Le 10 février 2022, le président Emmanuel Macron annonçait un plan de relance pour le nucléaire. Mais les centrales les plus anciennes toujours en fonctionnement ont déjà dépassé les 40 ans prévus lors de leur conception. Comment s’assure-t-on qu’elles sont encore sûres ?
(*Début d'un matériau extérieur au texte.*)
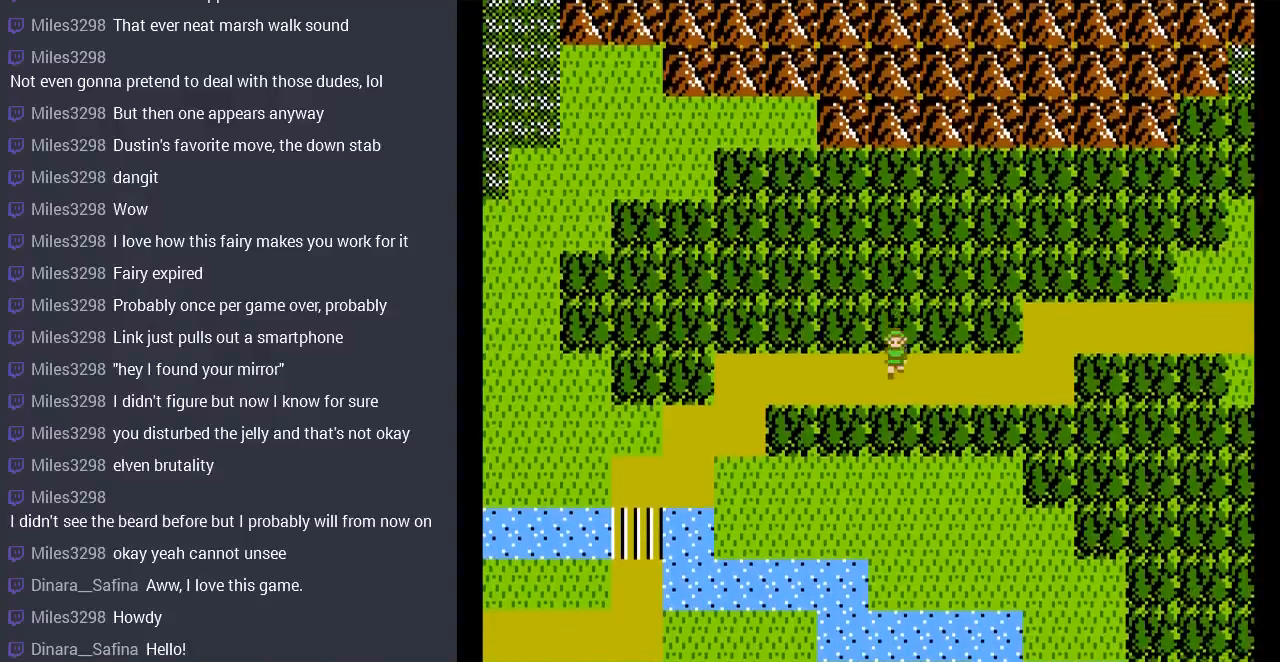
{"buttons": ["DPAD_RIGHT"], "events": []}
C’est aujourd’hui environ les trois quarts de l’électricité française qui sont produits grâce à l’énergie nucléaire. Alors que la Terre se réchauffe à petit feu, la transition énergétique prônée passe bien sûr par une décarbonation de l’énergie. Il faut donc éliminer les énergies fossiles : charbon, gaz et pétrole. Pour cela, la France mise depuis les années 1960 sur l’énergie atomique.
D’après la Société Française de l’Énergie Nucléaire (SFEN), l’énergie nucléaire est très peu émettrice de gaz à effet de serre (GES), avec un bilan carbone d’environ 6 g de CO2 équivalent par kilowattheure. Un bilan comparable à celui de l’énergie hydraulique ou de l’éolien. Mais elle n’en est pas moins une énergie non renouvelable : elle utilise des matières premières dont les ressources sont limitées. En effet, le combustible est composé d’uranium qui, même s’il est partiellement recyclé, demeure en quantité limitée sur Terre. D’après Orano, « les ressources connues en uranium représentent 100 ans de consommation mondiale et jusqu’à 250 ans si l’on inclut les ressources estimées. »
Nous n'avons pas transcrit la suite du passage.